For this reason, the golden running shoe designed for Michael Johnson and used during the 1996 Atlanta Games fits perfectly alongside a terracotta foot from the Hellenistic age. A vase depicting running athletes is placed next to the baton signed by the Italian relay team that won the 4×100 meters at the Tokyo 2020 Olympics.

Anne-Cécile Jaccard, curator at the Olympic Museum of Lausanne and curator of the exhibition in Milan, says: “The value is to show to the visitors that, in antiquity, there were international competitions on a Greek level, international competitions that gathered different type of people in an area. And it’s the same thing today, we gather nations in order to have sports competition, but also in order to build a dialogue.”

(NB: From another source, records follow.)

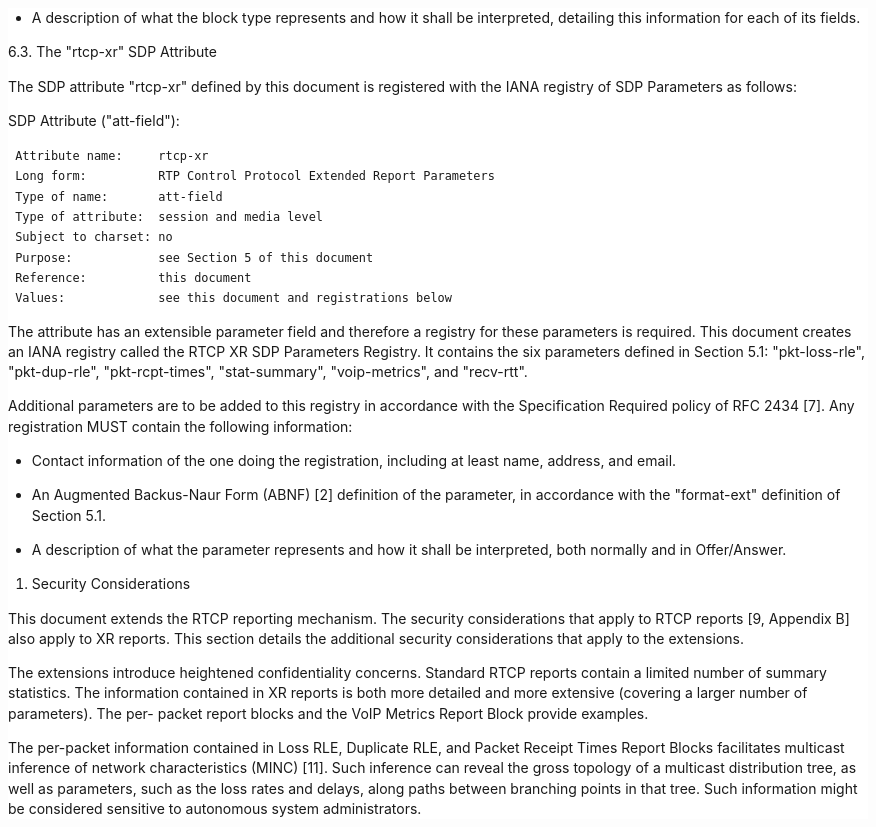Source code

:    -  A description of what the block type represents and how it shall
      be interpreted, detailing this information for each of its fields.

6.3.  The "rtcp-xr" SDP Attribute

   The SDP attribute "rtcp-xr" defined by this document is registered
   with the IANA registry of SDP Parameters as follows:

   SDP Attribute ("att-field"):

     Attribute name:     rtcp-xr
     Long form:          RTP Control Protocol Extended Report Parameters
     Type of name:       att-field
     Type of attribute:  session and media level
     Subject to charset: no
     Purpose:            see Section 5 of this document
     Reference:          this document
     Values:             see this document and registrations below


   The attribute has an extensible parameter field and therefore a
   registry for these parameters is required.  This document creates an
   IANA registry called the RTCP XR SDP Parameters Registry.  It
   contains the six parameters defined in Section 5.1: "pkt-loss-rle",
   "pkt-dup-rle", "pkt-rcpt-times", "stat-summary", "voip-metrics", and
   "recv-rtt".

   Additional parameters are to be added to this registry in accordance
   with the Specification Required policy of RFC 2434 [7].  Any
   registration MUST contain the following information:

   -  Contact information of the one doing the registration, including
      at least name, address, and email.

   -  An Augmented Backus-Naur Form (ABNF) [2] definition of the
      parameter, in accordance with the "format-ext" definition of
      Section 5.1.

   -  A description of what the parameter represents and how it shall be
      interpreted, both normally and in Offer/Answer.

1.  Security Considerations

   This document extends the RTCP reporting mechanism.  The security
   considerations that apply to RTCP reports [9, Appendix B] also apply
   to XR reports.  This section details the additional security
   considerations that apply to the extensions.

   The extensions introduce heightened confidentiality concerns.
   Standard RTCP reports contain a limited number of summary statistics.
   The information contained in XR reports is both more detailed and
   more extensive (covering a larger number of parameters).  The per-
   packet report blocks and the VoIP Metrics Report Block provide
   examples.

   The per-packet information contained in Loss RLE, Duplicate RLE, and
   Packet Receipt Times Report Blocks facilitates multicast inference of
   network characteristics (MINC) [11].  Such inference can reveal the
   gross topology of a multicast distribution tree, as well as
   parameters, such as the loss rates and delays, along paths between
   branching points in that tree.  Such information might be considered
   sensitive to autonomous system administrators.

Yet the Olympic story has also evolved and the modern Games in 1900 marked a turning point. “One thing that appeared are women, because they were not allowed to compete during the Olympic Games, because they had the Heraean Games, so this is the novelty, I would say, at the second edition of the Games in Paris, 1900, women were allowed to compete,” says Jaccard.

From that moment on, the narrative expanded – and so did the meaning carried by the objects now on display in Milan, many of them on loan from the Olympic Museum in Lausanne.

A pair of running shoes becomes history when worn in competition – even more so when they belonged to Moroccan hurdler Nawal El Moutawakel, the first Arab, African and Muslim Olympic champion in the 400-metre hurdles.

The same goes for the singlet worn by Usain Bolt, or Michael Jordan’s shoes.

“The equipments (objects) that we are looking for must tell a story, because we are a museum of society, and we tell the story of humankind,” explains Jaccard.

“So the athlete has to be the bearer of a special story, of his own family story, for example, his community or her community, the story of a sports and the story of the world, because when you have the Games, sociopolitical events happened and you can link them to the Olympics.”

Medals, statues, posters, torches, coins, frescoes and painted scenes complete the journey – each one preserving a moment of competition, encounter and shared spectacle.